Optical approach to the salivary pellicle

Abstract

The salivary pellicle plays an important role in oral physiology, yet noninvasive in situ characterization and mapping of this layer remains elusive. The goal of this study is to develop an optical approach for the real-time, noninvasive mapping and characterization of salivary pellicles using optical coherence tomography (OCT) and optical coherence microscopy (OCM). The long-term goals are to improve diagnostic capabilities in the oral cavity, gain a better understanding of physiological and pathological processes related to the oral hard tissues, and monitor treatment responses. A salivary pellicle is incubated on small enamel cubes using human whole saliva. OCT and OCM imaging occurs at 0, 10, 30, 60 min, and 24 h. For some imaging, spherical gold nanoparticles (15 nm) are added to determine whether this would increase the optical signal from the pellicle. Multiphoton microscopy (MPM) provides the baseline information. In the saliva-incubated samples, a surface signal from the developing pellicle is visible in OCT images. Pellicle "islands" form, which increase in complexity over time until they merge to form a continuous layer over the enamel surface. Noninvasive, in situ time-based pellicle formation on the enamel surface is visualized and characterized using optical imaging.

Figures

Fig. 1

Sample preparation. Teeth set in silicone mold for OCT imaging. Two oil ink markers indicate the area for imaging.

Fig. 2

Saliva preparation. Clarified saliva after centrifugation. In this study, 1000-g ×20-min centrifugation was performed and the resulting clear supernatant (red arrow) was collected using careful pipetting to prevent disturbance in the precipitate (yellow arrow). (Color online only.)

Fig. 3

Imaging dish specifically designed for salivary pellicle imaging. To protect against dehydration and mechanical irritation of the developing salivary pellicle, the imaging dish border was sealed using silicone (top), and the window border was protected by 100-μm-thick plastic film.

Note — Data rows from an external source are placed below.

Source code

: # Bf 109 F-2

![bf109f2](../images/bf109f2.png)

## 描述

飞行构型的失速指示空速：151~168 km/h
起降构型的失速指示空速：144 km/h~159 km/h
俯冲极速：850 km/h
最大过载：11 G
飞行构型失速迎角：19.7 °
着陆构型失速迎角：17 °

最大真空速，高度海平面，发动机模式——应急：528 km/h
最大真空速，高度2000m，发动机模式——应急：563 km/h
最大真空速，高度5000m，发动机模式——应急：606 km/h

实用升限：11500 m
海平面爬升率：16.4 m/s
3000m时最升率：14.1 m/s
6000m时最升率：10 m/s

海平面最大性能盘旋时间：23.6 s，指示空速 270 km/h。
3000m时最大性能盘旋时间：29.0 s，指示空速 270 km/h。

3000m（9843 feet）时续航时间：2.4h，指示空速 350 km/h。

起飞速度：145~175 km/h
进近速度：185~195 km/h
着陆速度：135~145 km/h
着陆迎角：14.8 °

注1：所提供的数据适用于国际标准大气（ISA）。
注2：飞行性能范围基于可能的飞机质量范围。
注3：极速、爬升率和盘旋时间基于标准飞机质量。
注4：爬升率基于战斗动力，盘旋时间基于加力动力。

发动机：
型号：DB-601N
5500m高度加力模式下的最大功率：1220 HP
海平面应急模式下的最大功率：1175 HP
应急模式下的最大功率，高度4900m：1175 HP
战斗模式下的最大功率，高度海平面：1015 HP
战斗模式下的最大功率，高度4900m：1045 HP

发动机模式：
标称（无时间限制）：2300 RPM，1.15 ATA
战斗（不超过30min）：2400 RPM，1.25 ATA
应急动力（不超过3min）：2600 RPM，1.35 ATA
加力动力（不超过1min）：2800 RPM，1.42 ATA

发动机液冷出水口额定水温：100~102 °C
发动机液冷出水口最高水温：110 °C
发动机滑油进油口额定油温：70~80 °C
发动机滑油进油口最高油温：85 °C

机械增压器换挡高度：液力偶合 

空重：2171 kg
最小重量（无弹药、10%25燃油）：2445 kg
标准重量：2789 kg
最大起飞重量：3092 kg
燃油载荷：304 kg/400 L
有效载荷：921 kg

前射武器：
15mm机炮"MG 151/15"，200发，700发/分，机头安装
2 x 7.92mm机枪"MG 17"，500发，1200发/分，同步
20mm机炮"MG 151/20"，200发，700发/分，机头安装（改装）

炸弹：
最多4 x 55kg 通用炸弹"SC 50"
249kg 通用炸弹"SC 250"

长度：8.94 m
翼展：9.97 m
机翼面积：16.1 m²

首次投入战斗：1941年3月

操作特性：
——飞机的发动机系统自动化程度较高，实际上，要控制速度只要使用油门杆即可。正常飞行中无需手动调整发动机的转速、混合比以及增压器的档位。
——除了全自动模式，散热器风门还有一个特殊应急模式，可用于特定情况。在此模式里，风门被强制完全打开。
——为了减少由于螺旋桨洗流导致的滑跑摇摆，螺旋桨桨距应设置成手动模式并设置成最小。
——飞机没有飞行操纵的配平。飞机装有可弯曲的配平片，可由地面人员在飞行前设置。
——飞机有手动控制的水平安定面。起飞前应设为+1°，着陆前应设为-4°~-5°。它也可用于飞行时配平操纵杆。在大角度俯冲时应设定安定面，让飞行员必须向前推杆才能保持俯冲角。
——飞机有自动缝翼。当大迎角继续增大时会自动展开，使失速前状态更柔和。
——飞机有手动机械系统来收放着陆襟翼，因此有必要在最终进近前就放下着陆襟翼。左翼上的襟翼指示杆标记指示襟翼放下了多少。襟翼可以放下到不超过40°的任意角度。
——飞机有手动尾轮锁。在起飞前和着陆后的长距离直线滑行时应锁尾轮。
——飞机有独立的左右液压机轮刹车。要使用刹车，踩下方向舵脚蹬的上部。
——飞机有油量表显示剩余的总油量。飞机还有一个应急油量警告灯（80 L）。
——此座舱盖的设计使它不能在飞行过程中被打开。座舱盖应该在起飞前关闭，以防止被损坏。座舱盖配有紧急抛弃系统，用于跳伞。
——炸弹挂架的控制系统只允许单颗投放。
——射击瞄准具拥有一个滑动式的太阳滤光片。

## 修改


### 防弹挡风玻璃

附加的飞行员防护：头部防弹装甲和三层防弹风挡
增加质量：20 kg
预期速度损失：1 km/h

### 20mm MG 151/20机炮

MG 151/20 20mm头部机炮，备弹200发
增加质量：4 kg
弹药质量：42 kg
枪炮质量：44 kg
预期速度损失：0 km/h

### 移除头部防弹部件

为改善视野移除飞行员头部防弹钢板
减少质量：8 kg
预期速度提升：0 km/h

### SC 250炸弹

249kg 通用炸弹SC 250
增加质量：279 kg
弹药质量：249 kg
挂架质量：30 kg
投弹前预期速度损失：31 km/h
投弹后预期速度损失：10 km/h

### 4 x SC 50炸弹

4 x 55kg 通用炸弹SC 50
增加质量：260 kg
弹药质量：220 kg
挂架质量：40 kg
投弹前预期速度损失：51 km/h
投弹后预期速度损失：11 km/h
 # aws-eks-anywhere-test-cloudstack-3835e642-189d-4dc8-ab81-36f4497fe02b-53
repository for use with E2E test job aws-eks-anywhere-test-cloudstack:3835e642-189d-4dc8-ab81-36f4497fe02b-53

The gap between the imaging glass and the salivary pellicle assures an intact and unchanged salivary pellicle throughout imaging.

Fig. 4

Time-based 2-D OCT images extracted from 3-D reconstructed images. (a) Top view of the enamel surface incubated in distilled water for 10, 30, and 60 min showing no change over time. (b) Top view of the enamel surface incubated in saliva for 10, 30, and 60 min showing development of the salivary pellicle.

Fig. 5

OCM images of salivary pellicle. OCM images (green signal) were superimposed with fluorescent (red signal) and secondharmonic (blue signal) microscopic images. (a) Top view of 3-D reconstructed OCM image of distilled water-incubated sample. After 120-min incubation, there is no distinctive layer between teeth and water. The light-pink-colored signal is related to fluorescence from the imaging glass (black arrows). (b) Optical section of 3-D image, providing a lateral view of (a). (c) Top view of 3-D reconstructed OCM image of saliva-incubated sample. A distinctive pellicle layer between tooth and saliva is clearly visible (white arrows). (d) Optical section of 3-D image, providing a lateral view of (c). The pellicle with an average thickness of 20 μm is clearly visible on the tooth surface (white arrows). (Color online only.)

Fig. 6

MPM images of salivary pellicle. (a) Tooth incubated in distilled water for 120 min. Enamel rods are clearly visible in this 3-D reconstructed top view image. (b) Optical section of 3-D image, providing a lateral view of (a) and confirming the absence of pellicle. (c) Isoline plot of (b). The outermost zone of enamel shows high signal intensity. (d) Tooth incubated in saliva for 120 min. Due to the development of an overlying pellicle layer, the enamel rods are mostly obstructed in this top view image. (e) Optical section of 3-D image, providing a lateral view of (d). The pellicle layer covers the outer tooth surface. (f) Isoline plot of (e). The new signal on the outside tooth surface, which is not seen in the samples incubated in water (c) implies the existence of a salivary pellicle.

Fig. 7

Growth and development of pellicle. OCM images after 120-min incubation in saliva. Globular growth of pellicle is clearly visible. (a) Top view of 3-D reconstructed image. Fluorescein in dentinal tubule (white arrows) and pellicle (yellow arrows) shows red signal. (b) Optically sectioned lateral view of 3-D reconstructed image. Pellicle islands are also visible in later view (yellow circle). (Color online only.)

Fig. 8

Progressive growth and development of pellicle (white arrows) on one tooth sample. Top view of 3-D reconstructed MPM images at progressive saliva incubation time points. (a) 10-min incubation. (b) 30-min incubation. (c) 60-min incubation. (d) 24-h incubation. Blue signal originates from tooth and saliva; pink and red signals originate from the salivary pellicle. Over time, the number and diameter of pellicle islands gradually increased. (Color online only.)